PROBLEM:
You are asked to copy the entire listing exactly, apart from its pictures.
[Opening COLLECTED MATERIAL section]
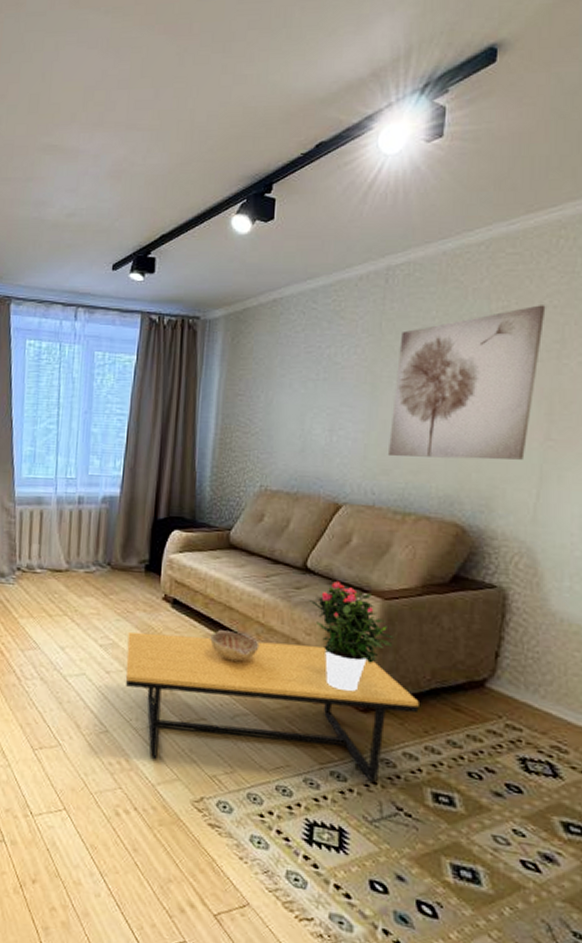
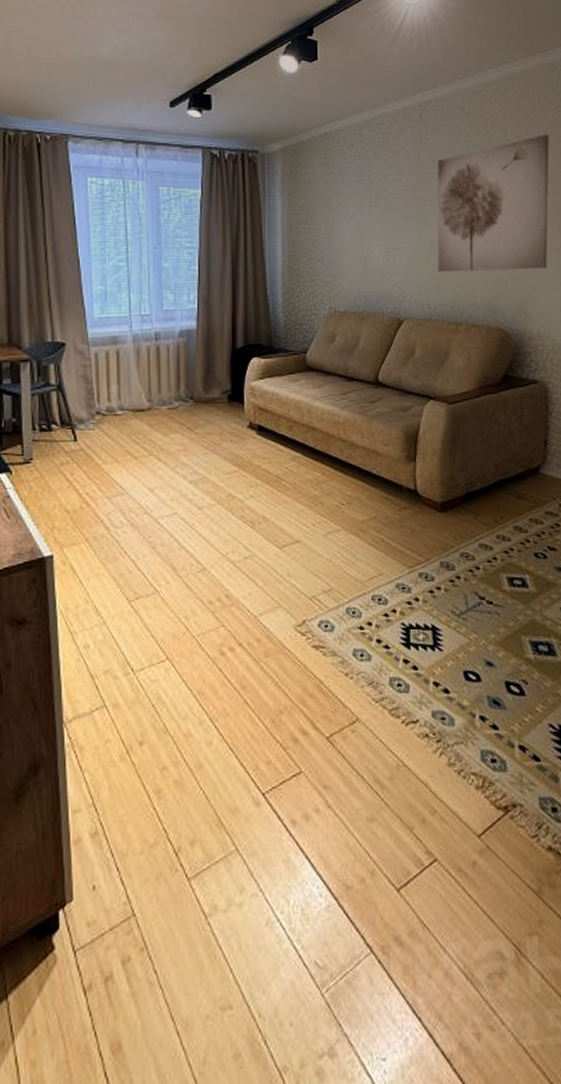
coffee table: present [125,631,419,783] -> none [217,454,488,590]
decorative bowl: present [210,630,260,662] -> none [297,451,344,480]
potted flower: present [309,582,394,692] -> none [384,392,461,495]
[Closing COLLECTED MATERIAL section]
SOLUTION BELOW:
coffee table: present [125,631,419,783] -> none [217,454,488,590]
decorative bowl: present [210,630,260,662] -> none [297,451,344,480]
potted flower: present [309,582,394,692] -> none [384,392,461,495]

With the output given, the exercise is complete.